Vegan chili

INGREDIENTS

  • 160 g / 2 cups non-GMO, organic soy mince (TVP)*
  • vegan stock cube or 480 ml / 2 cups veggie stock
  • 2 tbsp / 30 ml oil (I used olive oil)
  • 1 yellow onion, finely chopped
  • 4 large garlic cloves, finely chopped
  • 1 red bell pepper, diced finely
  • 1 jalapeno pepper, deseeded (for less spiciness) diced finely
  • 3 tsp smoky sweet paprika
  • 2½ tsp ground cumin
  • 1 tsp ground coriander
  • 1½ tsp dried oregano
  • ½ tsp ground cinnamon
  • ¼ tsp ground cloves
  • 1/8 tsp ground nutmeg
  • ¼-½ tsp cayenne pepper (optional)
  • 1 tbsp tomato paste
  • 2 x 400 g / 14 oz tins chopped tomatoes
  • 1 fresh (or dried) bay leaf
  • ¾ tsp salt, adjust to taste
  • black pepper, to taste
  • 2 tbsp pumpkin seeds, to serve (optional)
  • 1-2 tsp brown sugar, adjust to taste
  • 2 x 400 g / 14 oz tins red kidney beans
  • cooked brown rice or quinoa, to serve
  • ripe avocado, to serve (optional)
  • vegan yoghurt or sour cream, to serve (optional)
  • fresh coriander / cilantro, chopped (optional)

METHOD

  1. Place the soy TVP in a bowl.

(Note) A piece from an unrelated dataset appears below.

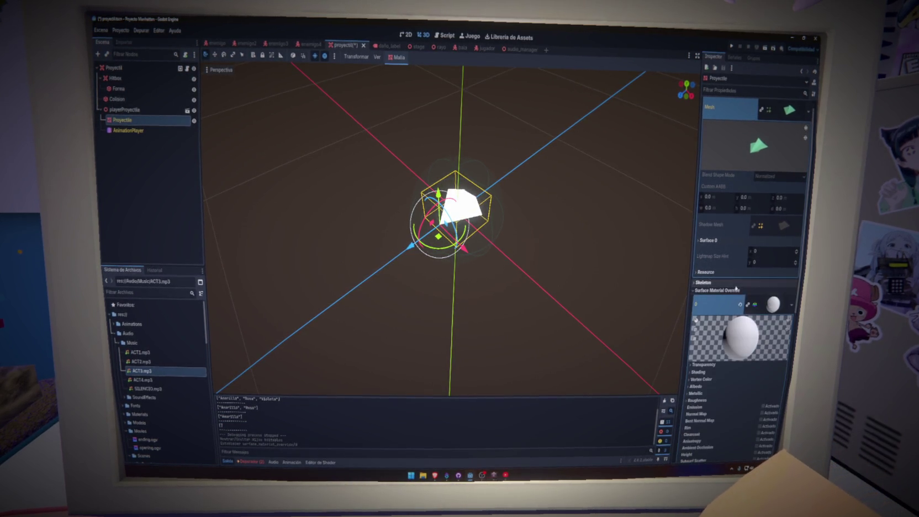
{"action": "scroll", "coordinate": [736, 288], "scroll_direction": "down", "scroll_amount": 5}
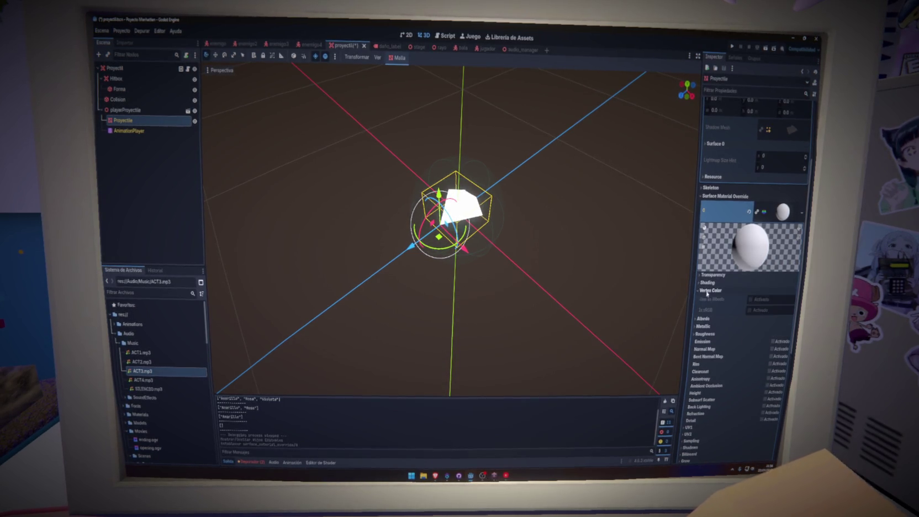
{"action": "left_click", "coordinate": [776, 217]}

Dissolve a stock cube in 2 cups of hot water and pour over the soy TVP. Set aside.
  2. Heat up the oil in a deep frying pan / casserole dish (with a lid). Add chopped onion and fry on a low heat until translucent and lightly caramelised, stirring from time to time.
  3. Add chopped garlic, diced bell pepper and jalapeno pepper (deseeded if you don’t want too much spice). Keep on stirring frequently until the bell and jalapeno pepper softens completely and the garlic releases its beautiful aroma.
  4. Decrease the flame to low and add all the ground spices to the pan and stir them around well. Fry them off gently for a minute or two, stirring the whole time as they burn easily.
  5. Add the tomato paste to the pan and stir it into the mixture.
  6. Next add in the chopped tomatoes and 2 tins / cans worth of water (I rinse my cans with water and then dump it into the pan), bay leaf, salt and a generous grind of black pepper.
  7. Cover the dish with a lid and allow the sauce to cook on low heat for about 30 minutes.
  8. While the sauce is simmering, heat up a small pan on a medium heat. Add pumpkin seeds and roast them until most of them have popped and split, stirring the whole time. Season with salt and set aside.
  9. After that time, take the lid off, add rehydrated TVP and allow the excess water to cook out slowly so that the sauce thickens.
  10. Once the sauce thickens, taste it and season with more salt (if needed) and a touch of sugar if needed.
  11. Finally, stir in the drained kidney beans just to allow them to heat up.
  12. Serve with cooked quinoa or rice, topped with chopped avocado, a dollop of vegan yogurt, some roasted pumpkin seeds and fresh coriander. This dish tastes even better the day after it has been made, it also freezes well.